## Aufgabe 1
Suchen Sie in den Datensätzen jede Zeile heraus, die die Zeichenfolge „newSketch“ enthält, und übernehmen Sie diese Zeilen unverändert.

## Ausgangstext

#####

Rostschutz mit Röntgenstrahlung

Das EDX-7200 als Schweizer Taschenmesser in der Galvanik-Qualitätskontrolle

Dr. Benjamin ThomasShimadzu Europa GmbH

Dr. Benjamin Thomas, Shimadzu Europa GmbH

Galvanisch beschichtete Produkte sind aus unserem Alltag nicht mehr wegzudenken, vom rhodinierten Ehering bis zum verchromten Motorradauspuff. Viele analytische Fragestellungen rund um Galvanik – von der Zusammensetzung des Galvanikbades bis zur Dicke der aufgebrachten Beschichtung – lassen sich zerstörungsfrei mit energiedispersiver Röntgenfluoreszenz-spektroskopie beantworten. Somit vereint ein Gerät viele verschiedene Applikationen.

Die energiedispersive Röntgenfluoreszenz (ED-XRF für Englisch „energy-dispersive xray fluorescence“) ist ein zerstörungsfrei arbeitendes Analyseverfahren, mit dem die Elementzusammensetzung einer Probe analysiert werden kann. Dabei wird die Probe mit Röntgenstrahlung belichtet. Die Energieverteilung und Flussdichte dieser Röntgenphotonen kann durch Spannung und Stromstärke an der Röntgenröhre und das Zwischenschalten von Absorptionsfiltern für die jeweilige Analyse optimiert werden.

Das Prinzip lässt sich am besten anhand des Bohrschen Atommodells (Abbildung 1) beschreiben: Durch die Bestrahlung werden Elektronen aus den Atomorbitalen („Schalen“) der in der Probe enthaltenen Elemente herausgeschlagen (1). Es entsteht ein sogenanntes „Loch“ (2). Die für diese Anregung benötigte Energie hängt von der Ordnungszahl des jeweiligen Elements ab. Das angeregte Atom kehrt nun in den energetischen Grundzustand zurück, indem das entstandene „Loch“ durch ein Elektron aus einer höheren Schale gefüllt wird (3).

#####

## Datensätze

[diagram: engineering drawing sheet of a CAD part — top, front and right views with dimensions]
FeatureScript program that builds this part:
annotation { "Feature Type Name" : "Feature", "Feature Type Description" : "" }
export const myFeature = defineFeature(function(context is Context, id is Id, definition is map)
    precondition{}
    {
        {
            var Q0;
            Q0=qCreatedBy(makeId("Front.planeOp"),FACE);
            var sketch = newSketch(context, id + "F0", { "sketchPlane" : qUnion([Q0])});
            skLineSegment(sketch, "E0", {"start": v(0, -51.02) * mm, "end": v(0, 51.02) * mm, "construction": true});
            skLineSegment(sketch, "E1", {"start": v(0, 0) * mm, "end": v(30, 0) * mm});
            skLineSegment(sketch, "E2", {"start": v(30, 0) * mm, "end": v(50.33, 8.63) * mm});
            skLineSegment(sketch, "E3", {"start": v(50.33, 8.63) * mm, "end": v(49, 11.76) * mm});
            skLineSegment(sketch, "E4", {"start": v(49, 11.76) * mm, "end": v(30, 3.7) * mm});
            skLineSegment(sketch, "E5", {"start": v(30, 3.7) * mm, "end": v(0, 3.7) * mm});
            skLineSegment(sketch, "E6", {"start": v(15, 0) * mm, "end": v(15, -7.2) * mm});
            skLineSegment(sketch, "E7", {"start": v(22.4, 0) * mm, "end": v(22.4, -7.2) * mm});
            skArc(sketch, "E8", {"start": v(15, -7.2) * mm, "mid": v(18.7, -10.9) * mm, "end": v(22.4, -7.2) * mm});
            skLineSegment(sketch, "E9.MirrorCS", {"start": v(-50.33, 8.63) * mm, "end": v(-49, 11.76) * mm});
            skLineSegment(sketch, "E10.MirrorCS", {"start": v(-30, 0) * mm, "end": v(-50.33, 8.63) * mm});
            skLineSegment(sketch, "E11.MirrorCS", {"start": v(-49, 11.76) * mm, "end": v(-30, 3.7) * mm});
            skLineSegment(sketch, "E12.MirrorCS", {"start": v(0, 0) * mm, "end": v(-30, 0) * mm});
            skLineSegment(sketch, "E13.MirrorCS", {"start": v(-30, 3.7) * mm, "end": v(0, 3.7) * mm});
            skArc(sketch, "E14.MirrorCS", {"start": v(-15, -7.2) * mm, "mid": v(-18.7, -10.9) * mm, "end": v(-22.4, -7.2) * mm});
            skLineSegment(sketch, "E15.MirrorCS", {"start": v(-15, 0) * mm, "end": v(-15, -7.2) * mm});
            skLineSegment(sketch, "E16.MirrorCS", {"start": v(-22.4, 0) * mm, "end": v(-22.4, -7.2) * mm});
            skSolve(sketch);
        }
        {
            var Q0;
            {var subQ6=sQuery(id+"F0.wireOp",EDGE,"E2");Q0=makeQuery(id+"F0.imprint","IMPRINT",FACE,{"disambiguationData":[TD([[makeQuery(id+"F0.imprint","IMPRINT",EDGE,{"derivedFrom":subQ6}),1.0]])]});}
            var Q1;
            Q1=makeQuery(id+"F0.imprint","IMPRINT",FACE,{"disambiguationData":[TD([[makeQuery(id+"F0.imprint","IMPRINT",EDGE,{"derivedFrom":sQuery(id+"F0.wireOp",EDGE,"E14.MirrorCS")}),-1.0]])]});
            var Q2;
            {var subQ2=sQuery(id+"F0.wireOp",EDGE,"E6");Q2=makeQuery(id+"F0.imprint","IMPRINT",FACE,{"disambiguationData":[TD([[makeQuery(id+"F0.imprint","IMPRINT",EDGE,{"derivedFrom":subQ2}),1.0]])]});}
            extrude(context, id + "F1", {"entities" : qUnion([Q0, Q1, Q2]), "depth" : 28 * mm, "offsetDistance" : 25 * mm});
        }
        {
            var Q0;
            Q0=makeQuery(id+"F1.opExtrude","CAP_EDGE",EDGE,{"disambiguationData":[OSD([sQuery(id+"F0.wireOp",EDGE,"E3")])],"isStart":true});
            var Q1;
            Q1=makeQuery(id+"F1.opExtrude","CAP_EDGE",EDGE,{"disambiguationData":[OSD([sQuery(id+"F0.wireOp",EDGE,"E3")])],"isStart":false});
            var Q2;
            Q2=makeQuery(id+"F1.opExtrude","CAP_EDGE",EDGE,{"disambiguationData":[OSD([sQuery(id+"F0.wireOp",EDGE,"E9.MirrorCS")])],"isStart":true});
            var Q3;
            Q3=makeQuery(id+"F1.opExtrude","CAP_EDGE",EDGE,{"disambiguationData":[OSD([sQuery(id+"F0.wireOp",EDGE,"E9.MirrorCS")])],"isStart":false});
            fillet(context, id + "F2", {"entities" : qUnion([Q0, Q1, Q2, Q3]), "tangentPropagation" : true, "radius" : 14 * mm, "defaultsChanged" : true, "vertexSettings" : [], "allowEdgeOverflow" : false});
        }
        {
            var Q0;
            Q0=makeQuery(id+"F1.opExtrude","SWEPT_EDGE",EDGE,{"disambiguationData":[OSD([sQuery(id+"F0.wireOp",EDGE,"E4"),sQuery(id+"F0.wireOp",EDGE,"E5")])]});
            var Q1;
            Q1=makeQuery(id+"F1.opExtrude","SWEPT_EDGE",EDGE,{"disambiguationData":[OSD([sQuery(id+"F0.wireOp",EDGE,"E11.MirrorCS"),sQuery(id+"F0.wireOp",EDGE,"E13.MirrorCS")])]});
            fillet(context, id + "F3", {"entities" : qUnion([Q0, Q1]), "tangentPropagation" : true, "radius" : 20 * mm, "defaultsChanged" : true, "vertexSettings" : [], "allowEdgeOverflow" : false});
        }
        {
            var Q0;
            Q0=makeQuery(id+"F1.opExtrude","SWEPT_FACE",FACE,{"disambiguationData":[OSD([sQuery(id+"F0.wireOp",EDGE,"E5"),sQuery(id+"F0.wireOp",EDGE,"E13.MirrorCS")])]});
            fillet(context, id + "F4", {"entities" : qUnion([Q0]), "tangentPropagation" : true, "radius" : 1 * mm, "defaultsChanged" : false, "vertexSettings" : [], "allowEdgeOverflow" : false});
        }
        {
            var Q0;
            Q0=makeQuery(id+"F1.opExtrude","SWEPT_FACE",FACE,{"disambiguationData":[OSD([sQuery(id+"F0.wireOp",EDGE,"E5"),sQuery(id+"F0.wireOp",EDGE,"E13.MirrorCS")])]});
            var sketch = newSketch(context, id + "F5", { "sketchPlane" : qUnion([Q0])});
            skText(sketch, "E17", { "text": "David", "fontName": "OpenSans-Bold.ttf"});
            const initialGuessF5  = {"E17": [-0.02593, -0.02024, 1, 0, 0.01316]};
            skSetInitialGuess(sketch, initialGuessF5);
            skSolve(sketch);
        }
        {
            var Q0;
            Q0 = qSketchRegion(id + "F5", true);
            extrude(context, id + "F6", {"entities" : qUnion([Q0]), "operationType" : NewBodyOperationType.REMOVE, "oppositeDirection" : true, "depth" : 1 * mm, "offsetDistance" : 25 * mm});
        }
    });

#####

## Aufgabe 2
Führen Sie den Ausgangstext zur Röntgenfluoreszenzanalyse im Anschluss an seinen letzten Satz weiter.

## Lösung 1
            var sketch = newSketch(context, id + "F0", { "sketchPlane" : qUnion([Q0])});
            var sketch = newSketch(context, id + "F5", { "sketchPlane" : qUnion([Q0])});

## Lösung 2
Abbildung 1: Röntgenfluoreszenz am Bohrschen Atommodell erklärt

Gemäß dem Energieerhaltungssatz muss dabei die überschüssige Energie in Form von Licht abgegeben werden. Die Energiedifferenz zwischen zwei Schalen – und somit die Energie des abgegebenen Photons in Kiloelektronenvolt (keV) – kann quantenmechanisch berechnet werden und ist charakteristisch für jedes Element. Aus dem Spektrum kann daher die Elementzusammensetzung der Probe berechnet werden, bei bekannter Zusammensetzung jeder Schicht aber auch die Schichtdicken. Die Röntgenstrahlung dringt dabei je nach Zusammensetzung und Dichte bis zu 100 µm in die Probe ein.

Korrosion

Viele Alltagsgegenstände und auch Baumaterialien werden aus metallischen Werkstoffen gefertigt. Die meisten Metalle liegen in der Natur in Form von Erzen vor, also in chemischer Verbindung mit Sauerstoff (Oxide) oder Sauerstoff und Kohlenstoff (Carbonate). Die daraus gewonnenen Metalle sind entsprechend anfällig für Reaktionen mit Sauerstoff oder Säuren und kehren bei ungeschütztem Kontakt mit Luft und Feuchtigkeit auf lange Sicht in ihren Ursprungszustand zurück – sie korrodieren.

Korrosion ist ein elektrochemischer Prozess, bei dem Wasser als Elektrolyt wirkt. Dabei gibt das Metall Elektronen an im Wasser gelösten Sauerstoff ab (Abbildung 2). Es bilden sich negativ geladene Hydroxidanionen und positiv geladene Metallkationen, die im Wassertropfen gelöst sind. Daraus wiederum entsteht unlösliches Metalloxid, das sich auf der Oberfläche des Metallkörpers abscheidet oder mit dem Wassertropfen abgewaschen wird.

Während einige Metalle, wie z. B. Aluminium, bei Luftkontakt eine durchgängige, stabile und so vor weiterer Korrosion schützende Oxidschicht ausbilden, lagern sich die Oxide anderer Metalle, wie etwa Eisen, locker und wasserdurchlässig ab. Somit „frisst“ sich die Korrosion regelrecht durch den Metallkörper, bis die Struktur des entsprechenden Bauteils nachgibt. Säuren sowie Kontakt mit anderen Metallen („Bimetallkorrosion“) begünstigen diesen Vorgang.


Abbildung 2: Elektrochemische Reaktionen bei der Rostbildung

Korrosionsschutz

Beim Korrosionsschutz gibt es verschiedene Ansätze (Tabelle 1). In den meisten Fällen wird der Korrosionsschutz durch Beschichtung mit anderen Metallen, Harz oder einer Kombination aus beidem („Duplex-System“) erreicht. So begegnen uns im Baumarkt beispielsweise „feuerverzinkte“, also in einer Zinkschmelze beschichtete, Schrauben; in der Küche finden wir galvanisch vergoldetes Besteck und auch der Ehering aus Weißgold ist in der Regel galvanisch rhodiniert, d. h. durch eine dünne Rhodiumbeschichtung vor Korrosion geschützt.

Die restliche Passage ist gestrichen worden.